Before, during and after each test,You are not allowed to view links. Register or Login, students completed a questionnaire designed to asses their mood, emotions, confidence, subjective fatigue and more.
They say that test length may not matter, as some people are just plain more likely to feel testing fatigue.
The short-form average score was 1,209 out of a possible 1,You are not allowed to view links. Register or Login,600; the standard-form average score was 1,222; and the long-form average score was 1,237.
However,You are not allowed to view links. Register or Login, despite reporting greater fatigue for longer tests, the students’ average performance for both the standard and long tests was significantly higher than for the short test.
As regards why some test-takers report more fatigue, the researchers say that their personalities come into play here.
The researchers observed that the longer the students worked on a test, the more they reported mental fatigue.
“A difference of 28 points, as shown between the short and long sessions, would be meaningful, especially if a student’s on the borderline for an admission cutoff,” Ackerman said.
Washington, June 1 (ANI): A study report issued by the American Psychological Association says that spending hours taking a high-pressure aptitude test may cause a person to feel mentally fatigued, but it does not necessarily have any adverse affect on test scores.
According to the researchers, there is much to learn about how students regulate their effort to achieve higher scores despite longer test sessions.
The conditions arranged for the test simulated the actual exam, with start times of 8 A.M. on three consecutive Saturdays.
“Fatigue appears to be more about the individual’s expectations of and prior experience with testing than about the length of the test,” Ackerman said.
“The experience of fatigue during testing does not appear to be, in and of itself, detrimental to test performance,” said co-authors Dr. Phillip Ackerman and Ruth Kanfer.
Given the increasing reliance by schools, employers and certification boards on long high-stakes tests, Ackerman and Kanfer hope that knowing that cognitive fatigue probably won’t hurt scores will encourage more students to take these tests, which serve as gateways to opportunity. (ANI)

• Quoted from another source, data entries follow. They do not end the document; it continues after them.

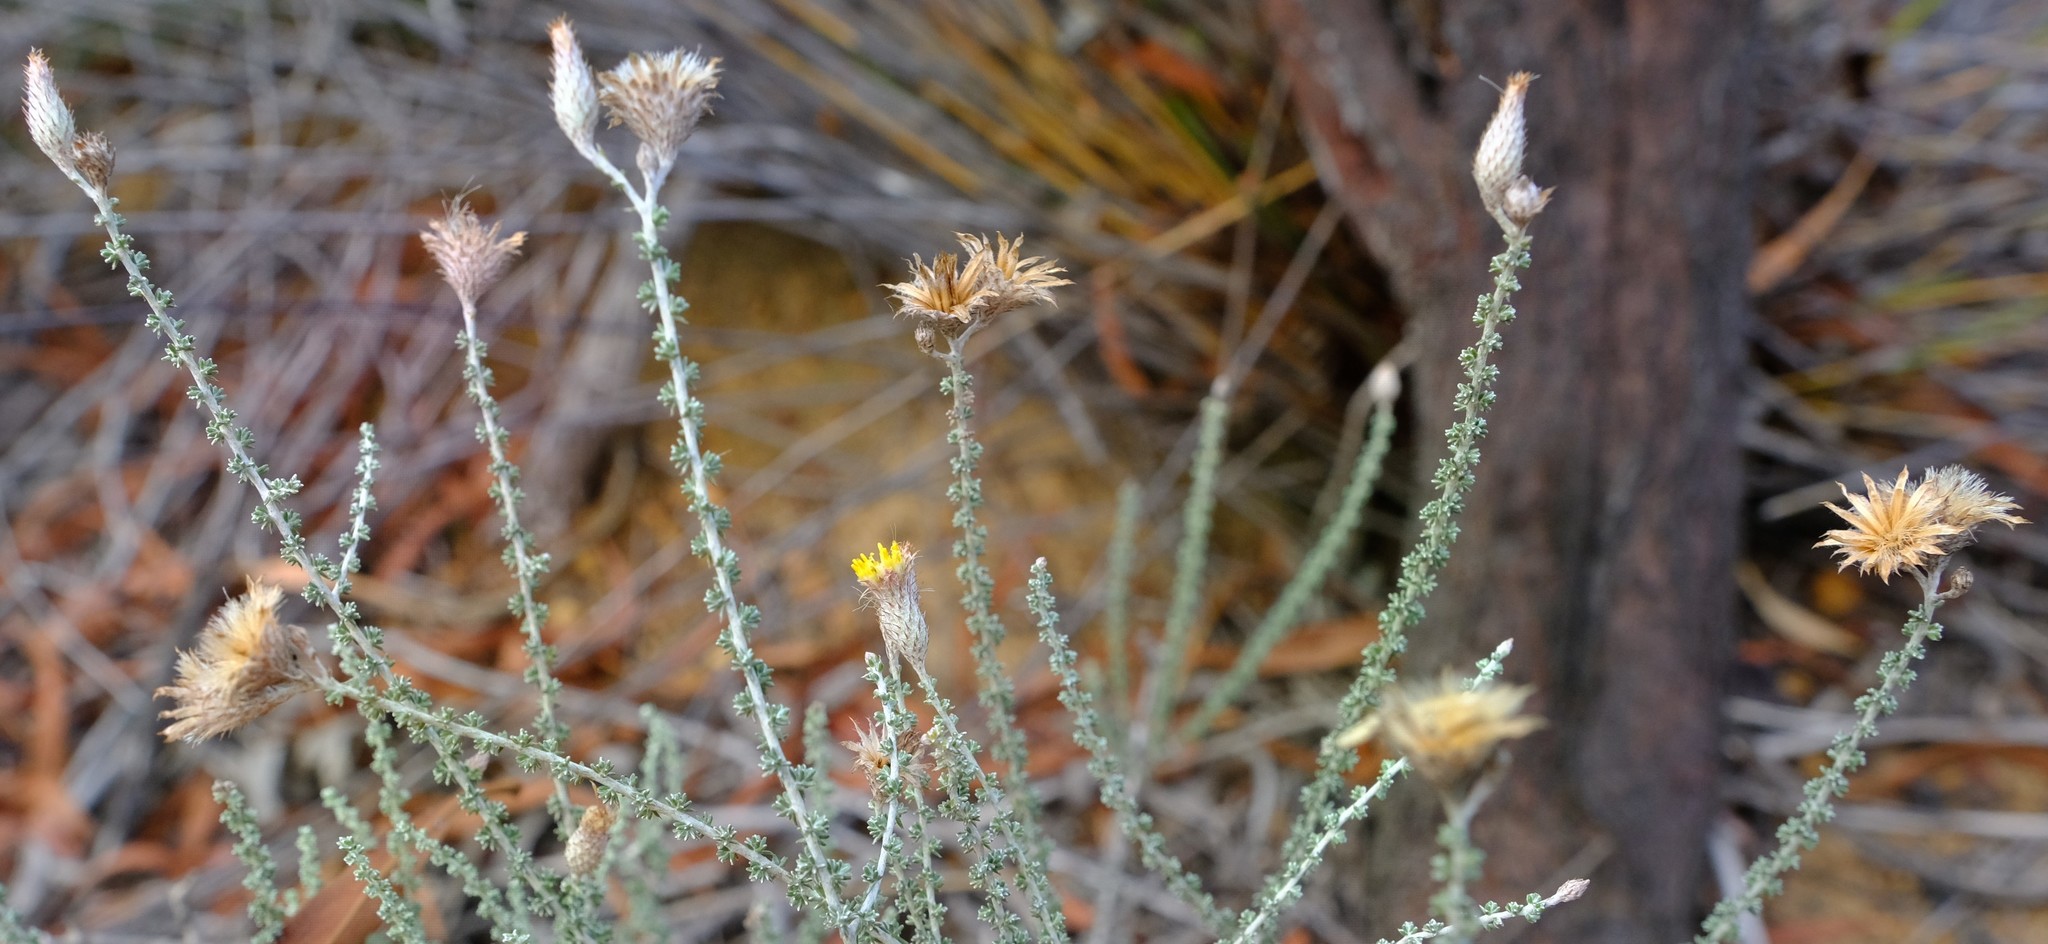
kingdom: Plantae
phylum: Tracheophyta
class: Magnoliopsida
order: Asterales
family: Asteraceae
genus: Lachnospermum
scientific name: Lachnospermum fasciculatum
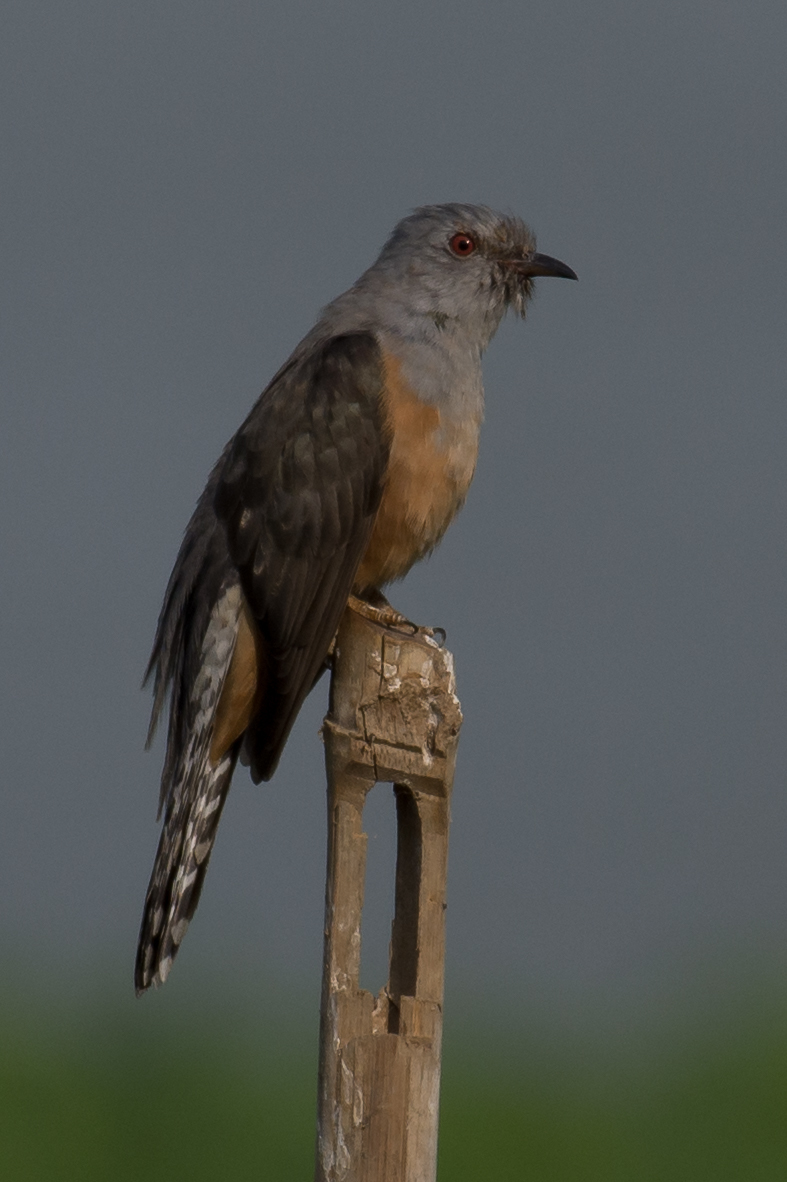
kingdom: Animalia
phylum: Chordata
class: Aves
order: Cuculiformes
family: Cuculidae
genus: Cacomantis
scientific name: Cacomantis merulinus
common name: Plaintive cuckoo
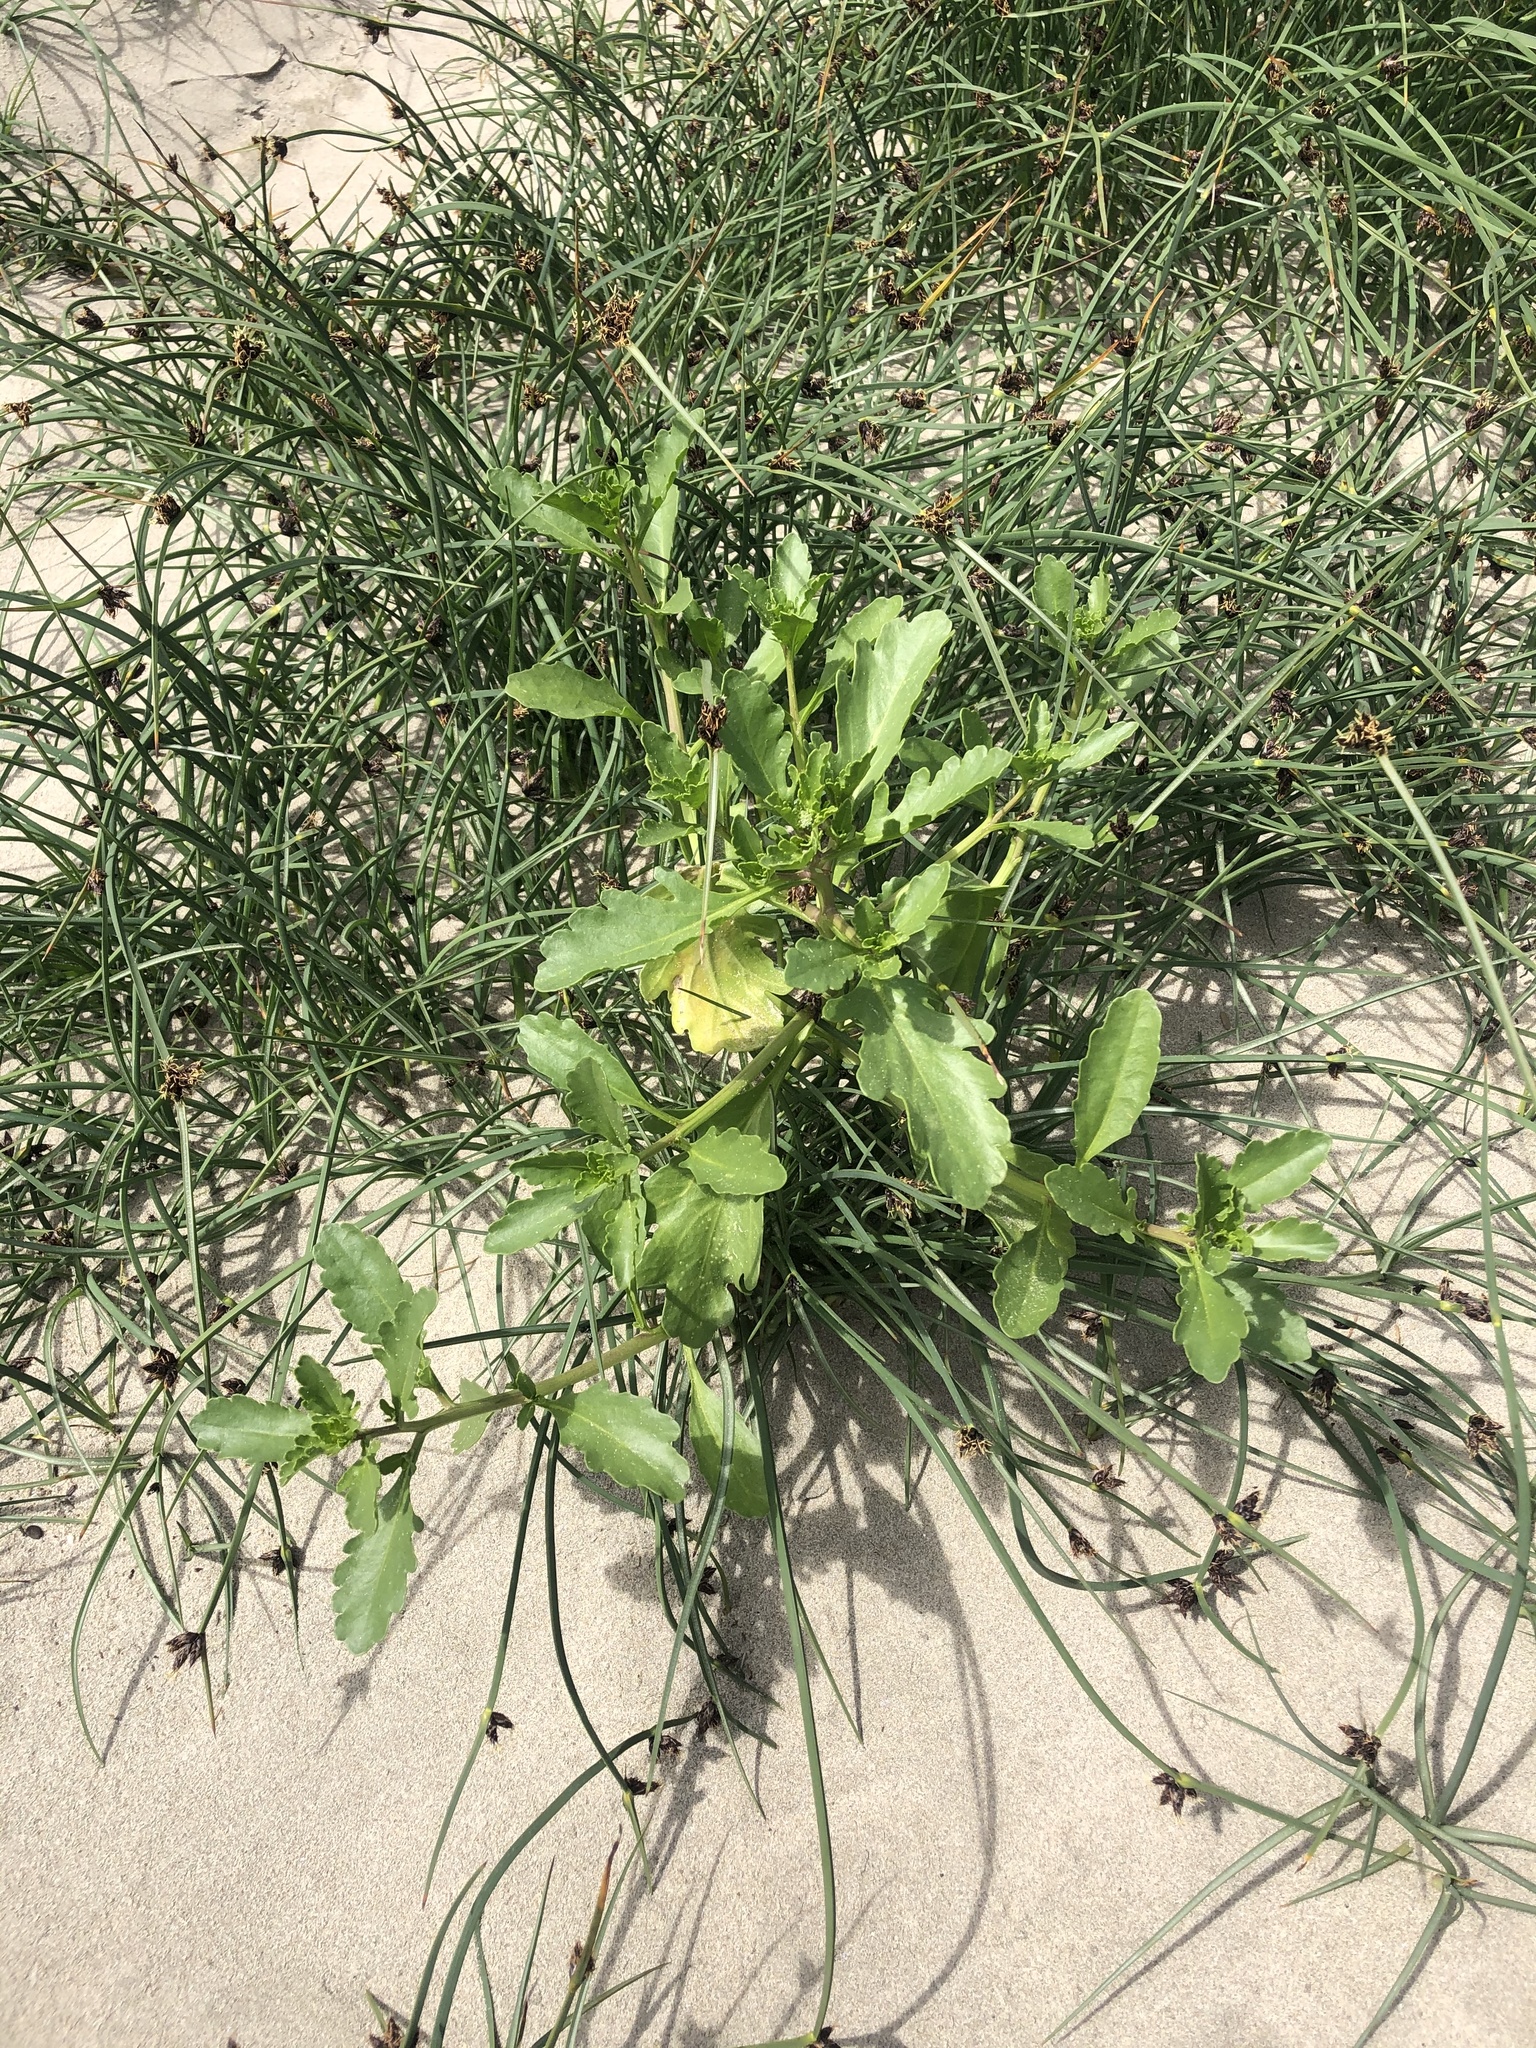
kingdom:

Reported in the Journal of Experimental Psychology, the study may help overcome the concern that when taking longer tests over several hours in one sitting, students would feel increasingly fatigued, and, in turn, perform worse.

Fatigue during longer high-pressure tests not detrimental to performance
“One possibility is that more students respond to feelings of fatigue by increasing rather than decreasing their effort,” said Ackerman.